The car, and the footage captured within it, allows for a lightly fictionalized extrapolation of that internal space, a sort of mobile salon in which a woman provides a sympathetic ear for the concerns of others like her. Moving in conjunction with the barely-seen cityscape outside the windows, these scenes play out like snatches of chamber drama, their clipped edges further cultivating the conception of a hidden world brought to light. With its overt feminist focus, Ten represents a declaration of intent that would later segue into Shirin, which condensed this approach down to a wordless opera of facial expressions, a purely reactive exhibition offered without any additional distractions. Yet, as in The Report, in which the woman’s conflict with her husband is gradually shoved to the margins of the story, there’s always a tug of war here, the female sphere never fully separate from the male-dominated culture in which it operates.
This is most clearly typified by her son Amin, who appears in three of the segments, always as a destabilizing force, tugging attention away from the driver’s balanced interactions with other passengers and back to his own shrill gripes. Aside from a few improvisatory variations, his scenes are fittingly always the same, a fact which further elucidates both the film’s formal trappings and the lines of routine stress and comfort which define the pair’s love-hate relationship. At 10 years old, he’s already internalized the aggressive stance of a macho culture, a posture he exhibits through a practiced petulance familiar to anyone who’s ever been a self-involved ingrate, berating his overtaxed mother for some vaguely defined sin of omission. The most privileged character in a story drawing across differing degrees of privilege, he freely indulges in his ability to treat someone like a punching bag, knowing they have no choice but to love you unconditionally in response.

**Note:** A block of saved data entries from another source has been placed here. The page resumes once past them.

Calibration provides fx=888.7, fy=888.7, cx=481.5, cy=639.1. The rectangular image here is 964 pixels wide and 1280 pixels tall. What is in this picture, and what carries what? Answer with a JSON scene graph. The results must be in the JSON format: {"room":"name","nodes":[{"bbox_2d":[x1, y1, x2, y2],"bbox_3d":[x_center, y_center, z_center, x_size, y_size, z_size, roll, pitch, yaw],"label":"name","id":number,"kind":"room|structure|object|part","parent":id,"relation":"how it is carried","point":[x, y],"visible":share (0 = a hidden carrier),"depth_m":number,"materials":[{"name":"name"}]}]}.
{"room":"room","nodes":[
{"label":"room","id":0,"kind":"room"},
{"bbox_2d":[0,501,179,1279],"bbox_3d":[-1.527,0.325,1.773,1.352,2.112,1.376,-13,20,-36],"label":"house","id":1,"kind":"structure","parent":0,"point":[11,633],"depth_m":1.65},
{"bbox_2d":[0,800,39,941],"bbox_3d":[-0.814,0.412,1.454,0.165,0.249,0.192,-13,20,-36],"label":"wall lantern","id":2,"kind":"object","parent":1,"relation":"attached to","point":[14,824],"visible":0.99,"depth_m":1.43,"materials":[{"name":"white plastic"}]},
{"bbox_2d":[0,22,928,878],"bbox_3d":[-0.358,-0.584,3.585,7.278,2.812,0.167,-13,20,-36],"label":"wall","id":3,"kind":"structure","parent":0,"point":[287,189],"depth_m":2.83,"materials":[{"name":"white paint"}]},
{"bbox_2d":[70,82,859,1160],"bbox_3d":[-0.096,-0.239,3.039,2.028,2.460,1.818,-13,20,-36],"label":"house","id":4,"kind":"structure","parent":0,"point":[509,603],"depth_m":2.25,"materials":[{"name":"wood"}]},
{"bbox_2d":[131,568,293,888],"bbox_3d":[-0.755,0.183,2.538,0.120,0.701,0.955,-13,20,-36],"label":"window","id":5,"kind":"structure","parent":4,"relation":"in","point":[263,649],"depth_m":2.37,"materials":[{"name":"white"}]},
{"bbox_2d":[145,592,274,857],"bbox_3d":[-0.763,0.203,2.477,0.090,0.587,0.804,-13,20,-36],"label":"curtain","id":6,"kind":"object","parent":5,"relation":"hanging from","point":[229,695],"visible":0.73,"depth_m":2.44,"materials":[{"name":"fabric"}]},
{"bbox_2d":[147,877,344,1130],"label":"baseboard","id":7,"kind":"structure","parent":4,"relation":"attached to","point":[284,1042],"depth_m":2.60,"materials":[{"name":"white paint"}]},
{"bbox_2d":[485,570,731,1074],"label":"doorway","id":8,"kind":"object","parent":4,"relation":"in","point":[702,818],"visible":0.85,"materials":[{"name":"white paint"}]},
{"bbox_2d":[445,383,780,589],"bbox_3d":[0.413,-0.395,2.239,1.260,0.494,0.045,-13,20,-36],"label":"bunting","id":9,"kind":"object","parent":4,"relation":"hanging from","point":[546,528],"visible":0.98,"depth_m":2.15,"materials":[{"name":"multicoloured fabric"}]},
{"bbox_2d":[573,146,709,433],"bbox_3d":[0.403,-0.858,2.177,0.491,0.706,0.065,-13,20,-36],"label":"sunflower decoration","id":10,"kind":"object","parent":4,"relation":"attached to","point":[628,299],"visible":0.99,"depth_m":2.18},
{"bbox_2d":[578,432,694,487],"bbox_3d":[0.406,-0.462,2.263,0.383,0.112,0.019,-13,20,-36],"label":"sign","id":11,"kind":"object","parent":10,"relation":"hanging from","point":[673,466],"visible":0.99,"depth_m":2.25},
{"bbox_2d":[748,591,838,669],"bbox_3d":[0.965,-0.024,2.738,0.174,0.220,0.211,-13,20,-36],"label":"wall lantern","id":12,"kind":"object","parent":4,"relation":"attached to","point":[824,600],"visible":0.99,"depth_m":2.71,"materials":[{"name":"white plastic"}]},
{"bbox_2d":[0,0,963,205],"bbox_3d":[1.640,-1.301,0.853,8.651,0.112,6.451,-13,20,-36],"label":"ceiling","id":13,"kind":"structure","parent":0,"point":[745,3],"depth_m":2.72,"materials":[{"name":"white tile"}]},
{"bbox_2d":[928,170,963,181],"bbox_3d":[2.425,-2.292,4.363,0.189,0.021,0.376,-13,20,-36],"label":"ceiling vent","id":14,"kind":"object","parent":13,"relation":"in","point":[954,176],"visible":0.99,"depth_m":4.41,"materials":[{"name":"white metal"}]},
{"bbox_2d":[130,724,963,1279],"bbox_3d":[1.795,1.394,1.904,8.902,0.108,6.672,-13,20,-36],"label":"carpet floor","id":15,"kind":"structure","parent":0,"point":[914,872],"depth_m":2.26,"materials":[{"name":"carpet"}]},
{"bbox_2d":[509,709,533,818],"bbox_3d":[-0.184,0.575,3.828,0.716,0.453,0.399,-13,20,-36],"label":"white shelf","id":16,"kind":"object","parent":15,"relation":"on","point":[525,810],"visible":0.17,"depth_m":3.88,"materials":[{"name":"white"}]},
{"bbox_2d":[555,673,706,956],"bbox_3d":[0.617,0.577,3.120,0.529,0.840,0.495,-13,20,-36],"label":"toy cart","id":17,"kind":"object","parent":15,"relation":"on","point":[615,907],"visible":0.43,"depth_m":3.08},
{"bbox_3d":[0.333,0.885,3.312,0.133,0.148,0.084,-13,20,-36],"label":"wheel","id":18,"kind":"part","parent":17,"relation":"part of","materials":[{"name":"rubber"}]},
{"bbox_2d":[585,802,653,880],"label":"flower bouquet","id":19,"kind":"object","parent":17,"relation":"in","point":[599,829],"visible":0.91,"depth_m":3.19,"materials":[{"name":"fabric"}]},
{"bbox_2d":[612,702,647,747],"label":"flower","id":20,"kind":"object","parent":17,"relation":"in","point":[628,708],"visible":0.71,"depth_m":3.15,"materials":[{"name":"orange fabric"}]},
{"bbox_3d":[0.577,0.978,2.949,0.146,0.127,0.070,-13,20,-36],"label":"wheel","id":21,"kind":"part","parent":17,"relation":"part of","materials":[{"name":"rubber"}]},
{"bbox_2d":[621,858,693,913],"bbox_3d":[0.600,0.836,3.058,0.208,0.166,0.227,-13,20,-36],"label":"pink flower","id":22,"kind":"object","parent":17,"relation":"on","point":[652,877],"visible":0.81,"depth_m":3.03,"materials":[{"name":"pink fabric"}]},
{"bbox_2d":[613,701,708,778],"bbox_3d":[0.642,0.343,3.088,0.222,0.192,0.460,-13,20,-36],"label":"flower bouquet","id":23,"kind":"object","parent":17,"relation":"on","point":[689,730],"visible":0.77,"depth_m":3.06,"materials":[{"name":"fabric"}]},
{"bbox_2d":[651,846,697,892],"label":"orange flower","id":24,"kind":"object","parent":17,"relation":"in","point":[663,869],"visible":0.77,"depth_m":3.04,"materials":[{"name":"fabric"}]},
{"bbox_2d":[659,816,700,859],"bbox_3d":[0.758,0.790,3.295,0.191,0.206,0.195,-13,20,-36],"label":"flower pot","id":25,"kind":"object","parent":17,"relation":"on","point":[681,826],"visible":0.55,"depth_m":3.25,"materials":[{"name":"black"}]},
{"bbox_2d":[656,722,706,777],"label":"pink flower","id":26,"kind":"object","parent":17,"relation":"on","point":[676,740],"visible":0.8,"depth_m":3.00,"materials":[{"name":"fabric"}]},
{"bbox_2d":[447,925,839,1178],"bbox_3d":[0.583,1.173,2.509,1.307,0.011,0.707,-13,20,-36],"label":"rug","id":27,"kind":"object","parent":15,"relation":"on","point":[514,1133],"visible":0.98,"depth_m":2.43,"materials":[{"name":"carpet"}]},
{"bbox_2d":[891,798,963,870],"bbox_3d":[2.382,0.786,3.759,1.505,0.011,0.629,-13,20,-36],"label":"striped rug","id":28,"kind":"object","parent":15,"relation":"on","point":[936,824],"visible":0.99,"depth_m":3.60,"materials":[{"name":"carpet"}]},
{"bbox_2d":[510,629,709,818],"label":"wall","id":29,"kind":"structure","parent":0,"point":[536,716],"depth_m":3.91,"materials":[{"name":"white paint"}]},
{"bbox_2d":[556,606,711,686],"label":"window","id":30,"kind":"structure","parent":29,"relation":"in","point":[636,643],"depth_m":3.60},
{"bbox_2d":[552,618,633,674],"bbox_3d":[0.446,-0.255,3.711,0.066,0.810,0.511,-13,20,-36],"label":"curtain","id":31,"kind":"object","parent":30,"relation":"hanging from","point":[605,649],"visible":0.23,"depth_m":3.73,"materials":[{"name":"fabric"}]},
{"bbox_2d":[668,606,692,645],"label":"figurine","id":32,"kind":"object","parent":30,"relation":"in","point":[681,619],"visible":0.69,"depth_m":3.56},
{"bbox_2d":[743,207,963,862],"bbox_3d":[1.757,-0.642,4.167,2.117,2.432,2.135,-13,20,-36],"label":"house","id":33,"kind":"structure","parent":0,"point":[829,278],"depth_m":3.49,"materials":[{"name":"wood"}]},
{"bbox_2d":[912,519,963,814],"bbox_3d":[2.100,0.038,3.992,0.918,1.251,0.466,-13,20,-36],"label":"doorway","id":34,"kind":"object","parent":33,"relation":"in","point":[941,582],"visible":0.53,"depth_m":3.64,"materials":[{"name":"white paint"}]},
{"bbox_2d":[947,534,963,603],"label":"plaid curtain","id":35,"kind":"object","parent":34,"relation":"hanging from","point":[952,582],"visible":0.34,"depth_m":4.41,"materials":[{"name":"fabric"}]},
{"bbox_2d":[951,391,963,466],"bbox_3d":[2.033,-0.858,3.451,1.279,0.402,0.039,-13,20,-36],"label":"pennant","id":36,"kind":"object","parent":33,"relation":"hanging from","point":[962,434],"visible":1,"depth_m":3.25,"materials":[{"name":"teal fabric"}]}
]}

His father, meanwhile, is only heard from outside the car, a totally remote presence who nonetheless exercises a pervasive influence. Each time the boy arrives, he’s whisked into the vehicle on a tide of simmering bad feelings, clearly a product of his beloved dad’s disdain for his estranged wife. In moments where the Driver and her son connect, as when Amin mocks his father’s habit of clandestine pornography watching, there’s a suggestion of balance. Yet even here, it’s worth remembering that the boy is acting in adherence to a larger masculine force, the overarching religious authority which has deemed such behavior weak and unmanly. Always subtle to the point of near-obscurity, Ten finds Kiarostami carrying out one of his boldest ventures yet. Through nothing more than the quiet spectacle of offhand conversation, he elucidates an entire network of social roles and personal relationships, their complex joys and the attendant stresses bearing down upon them, all within the cramped confines of a swiftly moving taxi.